General Discussion
Showing Original Post only (View all)The Way We Were: This is inspired by the increased interest here and elsewhere [View all]
.. in the question of what is rape and what is not.
In The Way We Were, the Streisand character ... long burning w. love/lust for the consistently uninterested Redford character.... maneuvers the utterly inebriated Redford via taxi to her bachelorette lair after a chance meeting at a NYC club in the middle of WWII.
(They knew each other years earlier but were never romantically involved. Much to her regret; not to his.)

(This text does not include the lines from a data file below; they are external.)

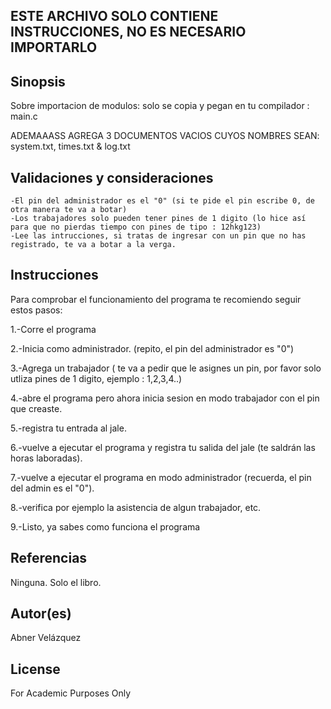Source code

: ## ESTE ARCHIVO SOLO CONTIENE INSTRUCCIONES, NO ES NECESARIO IMPORTARLO

## Sinopsis

Sobre importacion de modulos: solo se copia y pegan en tu compilador : main.c

ADEMAAASS AGREGA 3 DOCUMENTOS VACIOS CUYOS NOMBRES SEAN: system.txt, times.txt & log.txt

    
## Validaciones y consideraciones

    -El pin del administrador es el "0" (si te pide el pin escribe 0, de otra manera te va a botar)
    -Los trabajadores solo pueden tener pines de 1 digito (lo hice así para que no pierdas tiempo con pines de tipo : 12hkg123)
    -Lee las intrucciones, si tratas de ingresar con un pin que no has registrado, te va a botar a la verga. 


## Instrucciones

Para comprobar el funcionamiento del programa te recomiendo seguir estos pasos: 

1.-Corre el programa

2.-Inicia como administrador. (repito, el pin del administrador es "0")

3.-Agrega un trabajador ( te va a pedir que le asignes un pin, por favor solo utliza pines de 1 digito, ejemplo : 1,2,3,4..)

4.-abre el programa pero ahora inicia sesion en modo trabajador con el pin que creaste.

5.-registra tu entrada al jale.

6.-vuelve a ejecutar el programa y registra tu salida del jale (te saldrán las horas laboradas).

7.-vuelve a ejecutar el programa en modo administrador (recuerda, el pin del admin es el "0").

8.-verifica por ejemplo la asistencia de algun trabajador, etc. 

9.-Listo, ya sabes como funciona el programa

## Referencias

Ninguna. Solo el libro. 

## Autor(es)
Abner Velázquez

## License
For Academic Purposes Only
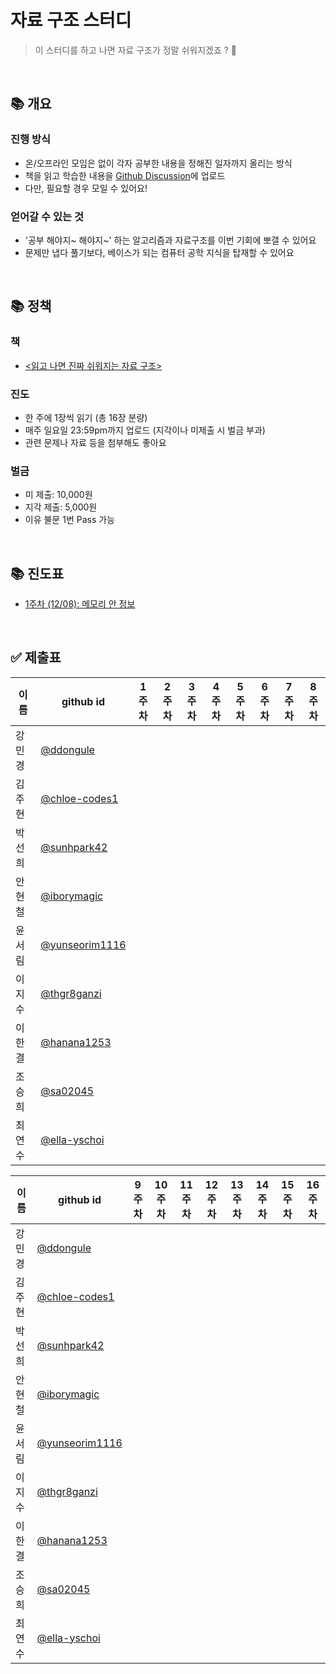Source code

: # 자료 구조 스터디

> 이 스터디를 하고 나면 자료 구조가 정말 쉬워지겠죠 ? 🤔

<br/>

## 📚 개요

### 진행 방식

- 온/오프라인 모임은 없이 각자 공부한 내용을 정해진 일자까지 올리는 방식
- 책을 읽고 학습한 내용을 [Github Discussion](https://github.com/elegant-functional-2023/ds-the-fun-way/discussions)에 업로드
- 다만, 필요할 경우 모일 수 있어요!

### 얻어갈 수 있는 것

- '공부 해야지~ 해야지~' 하는 알고리즘과 자료구조를 이번 기회에 뽀갤 수 있어요
- 문제만 냅다 풀기보다, 베이스가 되는 컴퓨터 공학 지식을 탑재할 수 있어요

<br/>

## 📚 정책

### 책

- [<읽고 나면 진짜 쉬워지는 자료 구조>](https://www.yes24.com/Product/Goods/125403649)

### 진도

- 한 주에 1장씩 읽기 (총 16장 분량)
- 매주 일요일 23:59pm까지 업로드 (지각이나 미제출 시 벌금 부과)
- 관련 문제나 자료 등을 첨부해도 좋아요

### 벌금

- 미 제출: 10,000원
- 지각 제출: 5,000원
- 이유 불문 1번 Pass 가능

<br/>

## 📚 진도표

- [1주차 (12/08): 메모리 안 정보](https://github.com/elegant-functional-2023/ds-the-fun-way/discussions/1)

<br/>

## ✅ 제출표

|  이름  |                   github id                        | 1주차 | 2주차 | 3주차 | 4주차 | 5주차 | 6주차 | 7주차 | 8주차 |
| ----- | -------------------------------------------------- | :----: | :----: | :----: | :----: | :----: | :----: | :----: | :----: |
| 강민경 | [@ddongule](https://github.com/ddongule)            |      |      |      |      |      |      |      |      |
| 김주현 | [@chloe-codes1](https://github.com/chloe-codes1)    |      |      |      |      |      |      |      |      |
| 박선희 | [@sunhpark42](https://github.com/sunhpark42)        |      |      |      |      |      |      |      |      |
| 안현철 | [@iborymagic](https://github.com/iborymagic)        |      |      |      |      |      |      |      |      |
| 윤서림 | [@yunseorim1116](https://github.com/yunseorim1116)  |      |      |      |      |      |      |      |      |
| 이지수 | [@thgr8ganzi](https://github.com/thgr8ganzi)        |      |      |      |      |      |      |      |      |
| 이한결 | [@hanana1253](https://github.com/hanana1253)        |      |      |      |      |      |      |      |      |
| 조승희 | [@sa02045](https://github.com/sa02045)              |      |      |      |      |      |      |      |      |
| 최연수 | [@ella-yschoi](https://github.com/ella-yschoi)      |      |      |      |      |      |      |      |      |

|  이름  |                   github id                        | 9주차 | 10주차 | 11주차 | 12주차 | 13주차 | 14주차 | 15주차 | 16주차 |
| ----- | -------------------------------------------------- | :----: | :----: | :----: | :----: | :----: | :----: | :----: | :----: |
| 강민경 | [@ddongule](https://github.com/ddongule)            |      |      |      |      |      |      |      |      |
| 김주현 | [@chloe-codes1](https://github.com/chloe-codes1)    |      |      |      |      |      |      |      |      |
| 박선희 | [@sunhpark42](https://github.com/sunhpark42)        |      |      |      |      |      |      |      |      |
| 안현철 | [@iborymagic](https://github.com/iborymagic)        |      |      |      |      |      |      |      |      |
| 윤서림 | [@yunseorim1116](https://github.com/yunseorim1116)  |      |      |      |      |      |      |      |      |
| 이지수 | [@thgr8ganzi](https://github.com/thgr8ganzi)        |      |      |      |      |      |      |      |      |
| 이한결 | [@hanana1253](https://github.com/hanana1253)        |      |      |      |      |      |      |      |      |
| 조승희 | [@sa02045](https://github.com/sa02045)              |      |      |      |      |      |      |      |      |
| 최연수 | [@ella-yschoi](https://github.com/ella-yschoi)      |      |      |      |      |      |      |      |      |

She plans a more conventional... and presumably civilized...seduction: she makes coffee for the two of him while he's getting violently sick in the bathroom. She comes out of the kitchen to find him... stripped naked and out like a light ( what they used to call "dead drunk"
in her bed.
Crestfallen... she carefully considers her options. After due deliberation, she decides to remove all of her clothing, slide into bed next to the naked and thoroughly unconscious Redford and gently prods him into semi-conscious state. He groggily and gradually assumes the top position. His back is the the camera. His face is not shown. Her's is.
It is implied that he performs sexually to an extent that is satisfactory to the Streisand character.
Many people know the scene. Is this rape? If so... by whom against whom? (No one asks permission; no one says "no". (He appears to be incapable of saying no; she clearly wants "it " ( i.e. sex) to happen --- yet at no time does she grant verbal permission.)
If it is she... who essentially rapes him ( if you accept a working definition rape as including "inability to consent"
are there any mitigating circumstances?
What about the reverse? Is he responsible for not gaining consent?
Does the fact that the films douses the scene w. a gentle, romantic, Marvin Hamlisch score make us feel less inclined to call a "rape" a rape?
Are we that simple-minded and easily manipulated?